Monsieur le président, messieurs les secrétaires d'État, mes chers collègues, j'interviendrai, au nom de M. Victorin Lurel, sur trois points.
Le premier concerne l'asphyxie des collectivités locales. Comment financer, en effet, les différentes mesures contenues dans ce texte ? Je ne m'interrogerai pas sur leur pertinence ; d'autres l'ont fait avant moi. Mais il apparaît clairement que le coût de la plupart des réformes annoncées par le Gouvernement sera financé par d'autres acteurs, notamment les collectivités locales, le consommateur et la sécurité sociale. Qui paiera, au final, sinon l'assuré social, le contribuable local et le consommateur ?
Le Premier ministre a lui-même annoncé dans son discours de politique générale qu'en 2008, les dotations de l'État aux collectivités locales ne pourraient pas augmenter plus que l'inflation. Le Gouvernement fait peser là une réelle menace d'asphyxie sur les finances des collectivités locales, notamment d'outre-mer, structurellement plus fragiles encore que celles de l'hexagone. Cette décision, annoncée sans la moindre concertation avec les grandes associations d'élus locaux, concrétise l'abandon unilatéral par l'État du pacte de croissance et de stabilité qui le liait depuis de nombreuses années aux collectivités locales.
Les collectivités locales d'outre-mer souffrent d'avoir des ressources financières à la fois plus incertaines que dans l'hexagone et inférieures à celles des collectivités de métropole. Les bases fiscales y sont beaucoup plus faibles et une telle décision met donc en péril la nécessaire remise à niveau des économies ultramarines.
Privées des ressources qu'elles attendaient, les collectivités locales devront de plus, in fine, prendre en charge le financement de nombreuses mesures annoncées.
Celui lié au renforcement du bouclier fiscal prévu à l'article 5 du projet de loi qui n'évoque pas la répartition du coût entre l'État, les collectivités locales et les organismes de sécurité sociale.
Celui lié à la substitution progressive du revenu de solidarité active au RMI puisqu'il semble que l'État ne compensera aux départements que 50 % du surcoût occasionné.
Quant aux nouvelles exonérations de charges prévues à l'article 1er, on ne sait pas si elles seront intégralement compensées à la sécurité sociale. Enfin, le projet de loi sur les universités que nous examinerons à la fin du mois amènera de facto les collectivités régionales à investir dans le patrimoine immobilier universitaire.
Concernant l'outre-mer, une discrimination importante touche les chômeurs. Connaissez-vous le taux de chômage en Martinique, en Guadeloupe et en Guyane ? Il se situe entre 25 % et 30 %.

Extraits des données -

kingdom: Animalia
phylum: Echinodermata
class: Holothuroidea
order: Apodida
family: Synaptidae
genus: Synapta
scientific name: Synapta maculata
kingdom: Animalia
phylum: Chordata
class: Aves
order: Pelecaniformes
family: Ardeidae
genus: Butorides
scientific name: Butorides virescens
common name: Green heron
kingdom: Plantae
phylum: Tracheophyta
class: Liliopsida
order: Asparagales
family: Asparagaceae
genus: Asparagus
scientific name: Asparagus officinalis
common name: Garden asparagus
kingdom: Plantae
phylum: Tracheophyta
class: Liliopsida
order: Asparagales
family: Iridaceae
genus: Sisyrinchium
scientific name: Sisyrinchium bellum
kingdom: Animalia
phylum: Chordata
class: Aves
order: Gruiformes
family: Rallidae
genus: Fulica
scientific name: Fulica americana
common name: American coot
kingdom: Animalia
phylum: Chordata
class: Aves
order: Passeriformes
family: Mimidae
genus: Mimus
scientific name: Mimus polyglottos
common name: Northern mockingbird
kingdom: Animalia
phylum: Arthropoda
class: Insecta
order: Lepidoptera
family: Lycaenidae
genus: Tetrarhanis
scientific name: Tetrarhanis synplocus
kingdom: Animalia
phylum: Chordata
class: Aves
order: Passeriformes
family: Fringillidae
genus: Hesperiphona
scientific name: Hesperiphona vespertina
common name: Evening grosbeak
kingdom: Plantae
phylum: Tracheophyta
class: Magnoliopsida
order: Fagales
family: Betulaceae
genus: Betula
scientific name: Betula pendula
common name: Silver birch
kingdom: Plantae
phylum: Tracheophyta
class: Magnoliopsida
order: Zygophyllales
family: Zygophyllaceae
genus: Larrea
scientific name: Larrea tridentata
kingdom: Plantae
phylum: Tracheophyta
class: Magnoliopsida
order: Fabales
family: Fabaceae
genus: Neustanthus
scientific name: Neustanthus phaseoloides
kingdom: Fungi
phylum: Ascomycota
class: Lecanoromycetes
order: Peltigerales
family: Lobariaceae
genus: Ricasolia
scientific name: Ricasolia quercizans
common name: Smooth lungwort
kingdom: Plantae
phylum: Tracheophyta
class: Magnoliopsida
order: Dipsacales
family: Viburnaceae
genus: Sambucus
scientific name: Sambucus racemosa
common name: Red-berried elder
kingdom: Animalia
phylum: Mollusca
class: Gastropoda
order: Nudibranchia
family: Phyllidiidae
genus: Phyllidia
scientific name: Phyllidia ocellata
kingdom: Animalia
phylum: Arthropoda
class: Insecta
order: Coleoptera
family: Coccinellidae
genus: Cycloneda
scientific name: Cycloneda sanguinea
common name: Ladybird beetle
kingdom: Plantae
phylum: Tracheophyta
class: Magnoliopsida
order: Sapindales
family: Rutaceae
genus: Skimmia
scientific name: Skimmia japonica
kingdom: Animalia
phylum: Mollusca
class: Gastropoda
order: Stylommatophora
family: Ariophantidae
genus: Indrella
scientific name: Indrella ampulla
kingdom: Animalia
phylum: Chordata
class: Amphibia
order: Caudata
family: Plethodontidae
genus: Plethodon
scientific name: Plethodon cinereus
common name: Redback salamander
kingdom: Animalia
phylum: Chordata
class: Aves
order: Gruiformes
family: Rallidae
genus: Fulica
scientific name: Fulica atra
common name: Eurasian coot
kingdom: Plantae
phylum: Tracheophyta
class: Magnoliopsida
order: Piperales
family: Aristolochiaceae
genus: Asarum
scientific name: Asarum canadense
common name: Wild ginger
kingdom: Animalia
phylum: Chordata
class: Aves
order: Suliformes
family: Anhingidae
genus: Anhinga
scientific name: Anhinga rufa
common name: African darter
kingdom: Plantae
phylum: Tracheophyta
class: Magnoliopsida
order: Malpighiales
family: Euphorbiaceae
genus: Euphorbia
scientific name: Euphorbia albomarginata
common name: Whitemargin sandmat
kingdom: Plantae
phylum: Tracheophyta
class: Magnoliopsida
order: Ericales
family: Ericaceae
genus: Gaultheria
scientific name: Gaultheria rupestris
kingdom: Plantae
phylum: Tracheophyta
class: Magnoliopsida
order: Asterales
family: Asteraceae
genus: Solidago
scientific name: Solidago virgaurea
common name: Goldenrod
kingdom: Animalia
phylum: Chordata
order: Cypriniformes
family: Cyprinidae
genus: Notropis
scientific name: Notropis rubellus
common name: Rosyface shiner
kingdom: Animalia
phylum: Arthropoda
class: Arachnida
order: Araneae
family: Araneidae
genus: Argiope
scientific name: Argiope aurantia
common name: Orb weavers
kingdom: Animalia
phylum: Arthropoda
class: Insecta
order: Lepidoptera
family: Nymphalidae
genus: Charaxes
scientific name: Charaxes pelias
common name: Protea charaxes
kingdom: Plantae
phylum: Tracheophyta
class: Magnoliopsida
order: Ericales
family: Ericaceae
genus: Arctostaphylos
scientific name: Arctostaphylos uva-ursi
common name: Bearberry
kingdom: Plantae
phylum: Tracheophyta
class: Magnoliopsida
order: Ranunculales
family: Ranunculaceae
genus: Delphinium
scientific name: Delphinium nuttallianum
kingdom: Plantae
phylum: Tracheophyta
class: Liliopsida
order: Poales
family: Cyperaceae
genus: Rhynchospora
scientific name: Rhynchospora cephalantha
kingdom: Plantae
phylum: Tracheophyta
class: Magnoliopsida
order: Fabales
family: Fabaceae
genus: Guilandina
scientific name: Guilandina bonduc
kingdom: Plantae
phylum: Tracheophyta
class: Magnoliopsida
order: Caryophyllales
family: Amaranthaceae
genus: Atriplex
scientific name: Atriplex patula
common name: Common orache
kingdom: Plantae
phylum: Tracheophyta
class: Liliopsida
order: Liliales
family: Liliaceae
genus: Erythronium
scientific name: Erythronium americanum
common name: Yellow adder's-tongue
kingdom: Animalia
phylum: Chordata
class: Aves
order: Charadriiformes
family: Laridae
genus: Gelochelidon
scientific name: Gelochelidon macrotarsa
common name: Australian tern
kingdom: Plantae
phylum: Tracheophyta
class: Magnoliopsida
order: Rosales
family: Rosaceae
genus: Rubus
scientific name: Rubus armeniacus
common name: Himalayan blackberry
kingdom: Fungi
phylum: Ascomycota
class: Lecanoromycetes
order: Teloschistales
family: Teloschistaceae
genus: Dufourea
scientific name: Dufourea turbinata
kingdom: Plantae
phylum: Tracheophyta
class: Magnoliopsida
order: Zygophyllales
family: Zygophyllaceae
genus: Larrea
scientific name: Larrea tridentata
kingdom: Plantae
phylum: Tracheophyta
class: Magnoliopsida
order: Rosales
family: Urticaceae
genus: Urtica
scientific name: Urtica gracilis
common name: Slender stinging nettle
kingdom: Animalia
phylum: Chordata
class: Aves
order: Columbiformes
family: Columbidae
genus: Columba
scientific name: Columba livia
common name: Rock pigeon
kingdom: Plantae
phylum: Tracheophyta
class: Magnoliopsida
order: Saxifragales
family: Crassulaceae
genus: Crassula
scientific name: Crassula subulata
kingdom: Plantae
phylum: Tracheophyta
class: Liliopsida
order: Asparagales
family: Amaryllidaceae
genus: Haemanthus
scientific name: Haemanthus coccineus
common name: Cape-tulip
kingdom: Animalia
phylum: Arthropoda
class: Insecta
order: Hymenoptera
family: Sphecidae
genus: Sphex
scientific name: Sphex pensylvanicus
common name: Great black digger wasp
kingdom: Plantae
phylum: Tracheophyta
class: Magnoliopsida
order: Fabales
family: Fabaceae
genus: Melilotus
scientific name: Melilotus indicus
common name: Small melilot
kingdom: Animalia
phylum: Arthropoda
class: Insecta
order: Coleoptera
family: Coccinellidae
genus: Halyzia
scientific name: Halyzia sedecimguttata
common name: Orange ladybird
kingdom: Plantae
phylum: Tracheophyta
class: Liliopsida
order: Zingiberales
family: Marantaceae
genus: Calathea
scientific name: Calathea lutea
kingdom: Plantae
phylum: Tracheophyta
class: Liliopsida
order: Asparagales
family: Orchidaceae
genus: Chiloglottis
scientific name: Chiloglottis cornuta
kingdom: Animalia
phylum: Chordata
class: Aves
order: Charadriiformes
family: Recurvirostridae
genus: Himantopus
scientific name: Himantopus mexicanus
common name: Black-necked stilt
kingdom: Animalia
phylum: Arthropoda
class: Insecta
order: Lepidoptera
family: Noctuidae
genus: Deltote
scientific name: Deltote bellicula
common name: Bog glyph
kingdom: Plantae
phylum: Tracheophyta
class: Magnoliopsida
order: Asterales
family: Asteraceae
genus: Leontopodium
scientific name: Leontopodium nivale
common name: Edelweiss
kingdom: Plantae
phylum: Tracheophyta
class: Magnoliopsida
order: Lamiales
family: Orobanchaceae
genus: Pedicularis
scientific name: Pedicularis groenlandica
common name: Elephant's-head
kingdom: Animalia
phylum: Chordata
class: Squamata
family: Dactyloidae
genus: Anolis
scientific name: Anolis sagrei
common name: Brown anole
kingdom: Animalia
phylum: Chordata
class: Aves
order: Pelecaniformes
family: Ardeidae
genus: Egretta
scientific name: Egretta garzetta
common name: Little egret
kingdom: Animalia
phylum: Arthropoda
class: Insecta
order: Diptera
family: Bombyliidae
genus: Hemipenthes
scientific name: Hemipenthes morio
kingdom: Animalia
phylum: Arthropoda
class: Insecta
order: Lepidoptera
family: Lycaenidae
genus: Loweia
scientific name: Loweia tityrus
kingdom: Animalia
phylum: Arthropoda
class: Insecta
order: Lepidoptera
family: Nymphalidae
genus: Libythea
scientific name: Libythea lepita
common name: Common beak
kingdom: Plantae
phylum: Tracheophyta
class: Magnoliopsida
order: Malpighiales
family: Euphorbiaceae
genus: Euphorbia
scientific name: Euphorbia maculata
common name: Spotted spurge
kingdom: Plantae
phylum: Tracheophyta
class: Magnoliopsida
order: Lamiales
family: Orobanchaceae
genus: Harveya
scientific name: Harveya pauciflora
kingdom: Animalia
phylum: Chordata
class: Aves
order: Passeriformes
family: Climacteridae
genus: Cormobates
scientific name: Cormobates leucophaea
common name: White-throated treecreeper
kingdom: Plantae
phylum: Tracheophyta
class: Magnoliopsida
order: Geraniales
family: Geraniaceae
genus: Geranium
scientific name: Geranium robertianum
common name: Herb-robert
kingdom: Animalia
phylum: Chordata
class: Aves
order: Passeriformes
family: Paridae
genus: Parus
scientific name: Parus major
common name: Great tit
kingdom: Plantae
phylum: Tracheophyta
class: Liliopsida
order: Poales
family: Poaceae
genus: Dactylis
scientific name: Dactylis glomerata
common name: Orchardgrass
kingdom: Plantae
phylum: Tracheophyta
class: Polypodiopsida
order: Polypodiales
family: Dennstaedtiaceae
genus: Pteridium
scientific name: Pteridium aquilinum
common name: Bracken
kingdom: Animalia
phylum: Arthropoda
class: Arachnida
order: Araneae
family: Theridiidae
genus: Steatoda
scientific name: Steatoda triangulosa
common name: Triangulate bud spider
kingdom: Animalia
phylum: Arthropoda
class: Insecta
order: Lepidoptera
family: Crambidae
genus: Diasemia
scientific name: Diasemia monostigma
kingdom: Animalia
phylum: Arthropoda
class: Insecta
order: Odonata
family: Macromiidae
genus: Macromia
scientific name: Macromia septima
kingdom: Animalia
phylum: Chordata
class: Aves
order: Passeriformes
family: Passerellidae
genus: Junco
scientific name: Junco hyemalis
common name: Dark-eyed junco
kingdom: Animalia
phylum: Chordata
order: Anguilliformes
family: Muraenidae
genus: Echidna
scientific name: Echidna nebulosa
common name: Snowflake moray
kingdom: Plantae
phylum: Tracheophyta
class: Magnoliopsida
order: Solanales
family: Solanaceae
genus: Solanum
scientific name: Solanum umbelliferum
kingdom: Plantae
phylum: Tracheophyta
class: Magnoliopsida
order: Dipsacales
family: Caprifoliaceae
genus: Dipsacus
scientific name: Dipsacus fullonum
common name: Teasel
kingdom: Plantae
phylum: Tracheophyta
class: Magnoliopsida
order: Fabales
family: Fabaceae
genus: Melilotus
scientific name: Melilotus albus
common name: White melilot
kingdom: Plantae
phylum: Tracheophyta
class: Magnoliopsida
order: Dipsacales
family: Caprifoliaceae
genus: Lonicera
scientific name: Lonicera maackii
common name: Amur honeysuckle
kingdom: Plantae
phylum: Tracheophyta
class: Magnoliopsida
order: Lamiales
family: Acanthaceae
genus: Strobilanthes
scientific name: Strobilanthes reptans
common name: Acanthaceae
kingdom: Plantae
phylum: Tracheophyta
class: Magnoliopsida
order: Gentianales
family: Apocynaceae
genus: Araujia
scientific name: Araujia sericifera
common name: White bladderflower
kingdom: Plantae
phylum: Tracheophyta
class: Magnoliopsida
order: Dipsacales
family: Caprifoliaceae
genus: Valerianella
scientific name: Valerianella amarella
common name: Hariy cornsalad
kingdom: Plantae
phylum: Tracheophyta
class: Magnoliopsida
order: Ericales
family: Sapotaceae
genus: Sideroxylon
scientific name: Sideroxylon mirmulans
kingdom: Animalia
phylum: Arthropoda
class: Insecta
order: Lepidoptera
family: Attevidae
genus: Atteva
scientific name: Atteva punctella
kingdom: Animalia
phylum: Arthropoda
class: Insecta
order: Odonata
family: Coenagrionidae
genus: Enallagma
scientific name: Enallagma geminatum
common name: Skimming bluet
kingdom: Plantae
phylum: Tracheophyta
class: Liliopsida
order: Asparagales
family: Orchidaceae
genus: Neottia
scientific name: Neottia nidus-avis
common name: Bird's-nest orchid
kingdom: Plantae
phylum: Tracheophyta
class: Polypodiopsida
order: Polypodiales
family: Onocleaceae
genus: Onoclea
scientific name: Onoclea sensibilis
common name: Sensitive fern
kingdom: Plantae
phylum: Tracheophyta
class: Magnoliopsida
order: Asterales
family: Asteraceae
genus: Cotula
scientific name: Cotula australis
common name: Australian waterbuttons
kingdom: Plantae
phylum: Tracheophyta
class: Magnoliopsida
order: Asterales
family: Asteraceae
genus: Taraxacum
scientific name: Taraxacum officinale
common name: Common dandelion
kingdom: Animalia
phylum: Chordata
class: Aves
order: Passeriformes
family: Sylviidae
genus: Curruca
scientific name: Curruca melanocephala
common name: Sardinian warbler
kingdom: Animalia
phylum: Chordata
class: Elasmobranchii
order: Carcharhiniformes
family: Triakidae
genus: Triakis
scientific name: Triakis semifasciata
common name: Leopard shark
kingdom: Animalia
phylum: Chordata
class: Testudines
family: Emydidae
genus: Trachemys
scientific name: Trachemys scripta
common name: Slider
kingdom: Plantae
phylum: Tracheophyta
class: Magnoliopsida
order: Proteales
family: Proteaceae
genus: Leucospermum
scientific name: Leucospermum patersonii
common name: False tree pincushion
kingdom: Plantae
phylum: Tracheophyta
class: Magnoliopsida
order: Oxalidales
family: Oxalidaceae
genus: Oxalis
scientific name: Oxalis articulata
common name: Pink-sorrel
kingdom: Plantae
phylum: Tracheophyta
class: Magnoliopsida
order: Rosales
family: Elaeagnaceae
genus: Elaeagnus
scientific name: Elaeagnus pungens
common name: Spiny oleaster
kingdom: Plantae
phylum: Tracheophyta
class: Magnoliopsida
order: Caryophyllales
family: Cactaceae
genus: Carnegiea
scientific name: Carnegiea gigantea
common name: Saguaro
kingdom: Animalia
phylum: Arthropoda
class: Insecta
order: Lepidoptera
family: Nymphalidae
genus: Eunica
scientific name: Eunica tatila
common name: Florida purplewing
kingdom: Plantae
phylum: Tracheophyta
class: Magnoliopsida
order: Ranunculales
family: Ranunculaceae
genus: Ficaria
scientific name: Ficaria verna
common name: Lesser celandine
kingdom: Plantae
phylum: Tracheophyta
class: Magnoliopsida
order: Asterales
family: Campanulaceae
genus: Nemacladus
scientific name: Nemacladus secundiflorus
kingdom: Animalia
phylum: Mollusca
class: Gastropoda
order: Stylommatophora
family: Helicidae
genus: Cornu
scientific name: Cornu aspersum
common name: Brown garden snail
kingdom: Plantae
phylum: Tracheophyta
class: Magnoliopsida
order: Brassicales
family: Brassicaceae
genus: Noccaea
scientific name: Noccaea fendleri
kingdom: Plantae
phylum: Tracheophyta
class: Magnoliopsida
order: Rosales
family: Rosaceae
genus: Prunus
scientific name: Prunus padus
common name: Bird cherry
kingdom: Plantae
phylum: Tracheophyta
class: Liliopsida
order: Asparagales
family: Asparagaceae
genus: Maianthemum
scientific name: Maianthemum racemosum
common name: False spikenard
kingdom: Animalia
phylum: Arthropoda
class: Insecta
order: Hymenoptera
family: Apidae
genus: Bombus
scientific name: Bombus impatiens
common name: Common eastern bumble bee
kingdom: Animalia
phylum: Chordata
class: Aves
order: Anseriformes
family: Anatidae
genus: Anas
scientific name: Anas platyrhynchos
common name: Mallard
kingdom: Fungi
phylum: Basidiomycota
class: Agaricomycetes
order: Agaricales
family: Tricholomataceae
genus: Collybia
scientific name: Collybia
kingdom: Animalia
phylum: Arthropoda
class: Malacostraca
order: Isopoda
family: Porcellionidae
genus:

Vos consignes - Poursuivez l'intervention parlementaire sur les finances des collectivités locales à partir de sa dernière phrase. Les items ne jouent aucun rôle dans ce travail.

Corrigé de l'exercice -
Nous proposerons tout d'abord de mettre fin au scandale de la non-intégration de ces chômeurs dans les statistiques nationales. À quel titre les 220 000 chômeurs décomptés outre-mer ne figurent-ils pas dans les statistiques nationales ? Nous vous demanderons de faire cesser cette discrimination en adoptant une mesure de justice et d'égalité.
Nous vous proposerons, d'autre part, par des amendements après l'article 1er, de bonifier – idéalement de 20 % – les dispositifs d'exonération de charges pour nos jeunes diplômés sans emploi afin de lutter contre ce fléau qu'est, outre-mer, le chômage des jeunes et plus singulièrement celui des jeunes diplômés.
Enfin, nous vous proposerons de traiter un autre problème crucial outre-mer, et en particulier aux Antilles, celui de la pollution des terres au chlordécone et aux pesticides. Les agriculteurs dont la production est devenue impropre à la consommation sont privés de revenus et se voient confrontés à des contentieux sociaux et fiscaux inextricables du fait de cette catastrophe environnementale. L'État, et singulièrement le ministère de l'agriculture, en est entièrement responsable pour avoir laissé entrer dans ces territoires des poisons interdits partout ailleurs. Le groupe socialiste, radical et citoyen vous propose donc, en guise de compensation, d'exonérer ces agriculteurs de cotisations.
Sur l'ensemble de ces sujets, auxquels je reviendrai naturellement au moment de la discussion des amendements, nous souhaitons que nos propositions soient entendues.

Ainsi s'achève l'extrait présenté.